Texte de lecture:
--------------------------------------------------

16.08.2018 PWT 31-2018 CHILDREN IN THE TEMPLE OF PHOTOGRAPHY

“Eugène Disdéri (1819-1889) was a French photographer who gained great fame for patenting his version of the carte de visite, a small photographic image which was mounted on a card. Disdéri, a brilliant showman, made this system of mass-production portraiture world famous. Disdéri’s’s cartes de visite were 6×9 cm, about the size of conventional visiting cards of the time, and were made by a camera with four lenses and a sliding plate holder; a design inspired by the recently-invented stereoscopic cameras. The novelty quickly spread throughout the world. According to Eduard Liesegand, a German colleague, Disdéri’s studio became “really the Temple of Photography — a place unique in its luxury and elegance. Daily he sells three to four thousand francs worth of portraits”. (Wikipedia)

Eugène Disdéri ou la photographie bourgeoise – quelques idées reçues

“Avec la photographie, la bourgeoisie a trouvé sa technique et son esthétique ; avec la photo-carte de visite – dont Disdéri dépose le brevet en 1854 – elle trouve son support et son usage.” « Puis, coup décisif, l’apparition de Disdéri et de la carte de visite qui donnait pour quelque vingt francs douze portraits quand on avait payé jusque-là cinquante ou cent francs pour un seul ». (Nadar). “Tous, bourgeois, aristocrates et rastaquouères, se faisaient photographier devant les décors de son invention » (Comtesse de Pange, Comment j’ai vu 1900, Grasset, 1962, p. 82).

--------------------------------------------------

Exercice A:
Relevez toutes les personnes désignées par leur nom dans le texte sur Eugène Disdéri.
Exercice B:
Répondez à ces questions d'après le texte sur Eugène Disdéri :
(i) Quel était le format des cartes de visite de Disdéri ?
(ii) Combien d'objectifs comptait l'appareil qui les produisait ?
(iii) En quelle année Disdéri dépose-t-il le brevet de la photo-carte de visite ?

Extraits de lignes:
--------------------------------------------------

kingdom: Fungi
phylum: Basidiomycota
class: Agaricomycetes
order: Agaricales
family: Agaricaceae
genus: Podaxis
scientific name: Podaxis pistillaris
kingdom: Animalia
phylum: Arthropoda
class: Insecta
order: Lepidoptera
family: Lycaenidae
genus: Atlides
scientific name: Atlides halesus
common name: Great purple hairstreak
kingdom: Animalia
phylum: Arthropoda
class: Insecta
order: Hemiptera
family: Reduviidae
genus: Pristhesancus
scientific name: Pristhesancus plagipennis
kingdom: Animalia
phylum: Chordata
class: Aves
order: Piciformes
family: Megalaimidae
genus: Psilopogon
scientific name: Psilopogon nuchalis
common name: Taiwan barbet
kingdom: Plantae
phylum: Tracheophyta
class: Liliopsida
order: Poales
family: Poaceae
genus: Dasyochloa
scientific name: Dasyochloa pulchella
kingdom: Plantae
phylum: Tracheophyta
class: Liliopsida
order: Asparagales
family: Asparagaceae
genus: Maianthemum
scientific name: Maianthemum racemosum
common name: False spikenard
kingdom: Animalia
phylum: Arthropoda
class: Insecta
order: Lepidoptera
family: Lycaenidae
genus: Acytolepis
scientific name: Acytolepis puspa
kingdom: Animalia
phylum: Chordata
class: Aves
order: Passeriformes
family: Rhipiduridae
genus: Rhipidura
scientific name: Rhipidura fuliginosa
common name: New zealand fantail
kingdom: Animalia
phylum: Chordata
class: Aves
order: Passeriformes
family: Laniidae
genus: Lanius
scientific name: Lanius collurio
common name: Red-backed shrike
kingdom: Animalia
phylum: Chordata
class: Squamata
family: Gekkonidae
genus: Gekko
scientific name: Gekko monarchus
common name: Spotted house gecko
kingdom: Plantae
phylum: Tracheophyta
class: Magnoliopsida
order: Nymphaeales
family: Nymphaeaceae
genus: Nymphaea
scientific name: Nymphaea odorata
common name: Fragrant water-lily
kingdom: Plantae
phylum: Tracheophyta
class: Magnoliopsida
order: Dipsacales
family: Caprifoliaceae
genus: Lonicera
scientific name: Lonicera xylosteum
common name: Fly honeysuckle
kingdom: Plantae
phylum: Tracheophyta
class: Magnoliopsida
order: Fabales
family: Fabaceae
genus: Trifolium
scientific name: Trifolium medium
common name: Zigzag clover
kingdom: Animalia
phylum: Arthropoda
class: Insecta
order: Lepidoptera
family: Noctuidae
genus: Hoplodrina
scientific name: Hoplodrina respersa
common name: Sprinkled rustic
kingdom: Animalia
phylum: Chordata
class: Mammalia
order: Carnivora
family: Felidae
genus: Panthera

--------------------------------------------------

Résultat A:
Eugène Disdéri, Eduard Liesegand, Nadar, Comtesse de Pange

Résultat B:
(i) 6×9 cm
(ii) Quatre
(iii) En 1854